INPUT MATERIAL section start

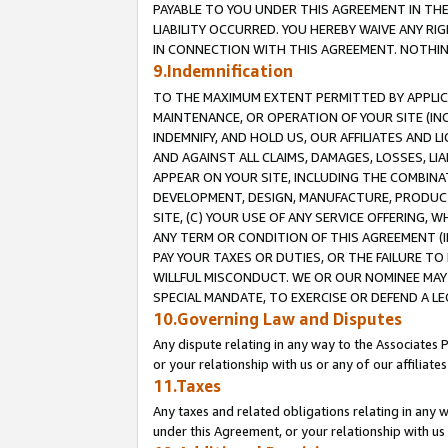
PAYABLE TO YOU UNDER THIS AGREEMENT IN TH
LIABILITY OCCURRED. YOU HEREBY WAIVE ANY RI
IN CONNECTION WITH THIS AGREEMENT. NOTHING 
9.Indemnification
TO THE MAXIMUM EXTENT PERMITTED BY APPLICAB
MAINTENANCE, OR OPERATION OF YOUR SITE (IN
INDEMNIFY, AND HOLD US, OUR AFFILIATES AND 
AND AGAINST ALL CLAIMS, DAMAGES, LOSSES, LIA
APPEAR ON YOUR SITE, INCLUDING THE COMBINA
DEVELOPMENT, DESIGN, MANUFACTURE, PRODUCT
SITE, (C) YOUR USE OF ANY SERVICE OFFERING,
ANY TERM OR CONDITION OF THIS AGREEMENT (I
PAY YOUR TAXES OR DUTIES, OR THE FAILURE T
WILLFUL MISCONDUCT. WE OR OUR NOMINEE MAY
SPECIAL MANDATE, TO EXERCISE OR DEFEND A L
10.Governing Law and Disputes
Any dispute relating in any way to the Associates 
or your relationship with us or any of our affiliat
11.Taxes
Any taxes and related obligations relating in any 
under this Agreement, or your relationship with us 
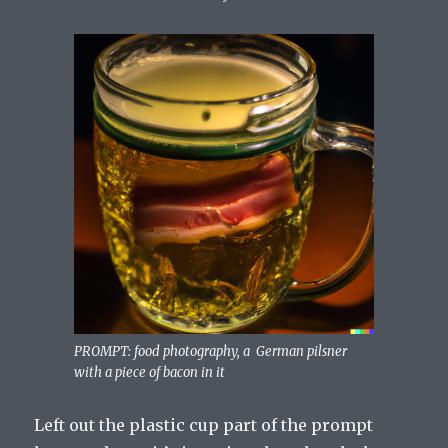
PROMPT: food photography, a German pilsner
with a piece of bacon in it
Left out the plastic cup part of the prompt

INPUT MATERIAL section end

TASK PROMPT: The answer should contain only the lines from the start of the records above through the line with "DEVELOPMENT, DESIGN, MANUFACTURE, PRODUCT", copied exactly, and no pictures.

YOUR SOLUTION:
PAYABLE TO YOU UNDER THIS AGREEMENT IN TH
LIABILITY OCCURRED. YOU HEREBY WAIVE ANY RI
IN CONNECTION WITH THIS AGREEMENT. NOTHING 
9.Indemnification
TO THE MAXIMUM EXTENT PERMITTED BY APPLICAB
MAINTENANCE, OR OPERATION OF YOUR SITE (IN
INDEMNIFY, AND HOLD US, OUR AFFILIATES AND 
AND AGAINST ALL CLAIMS, DAMAGES, LOSSES, LIA
APPEAR ON YOUR SITE, INCLUDING THE COMBINA
DEVELOPMENT, DESIGN, MANUFACTURE, PRODUCT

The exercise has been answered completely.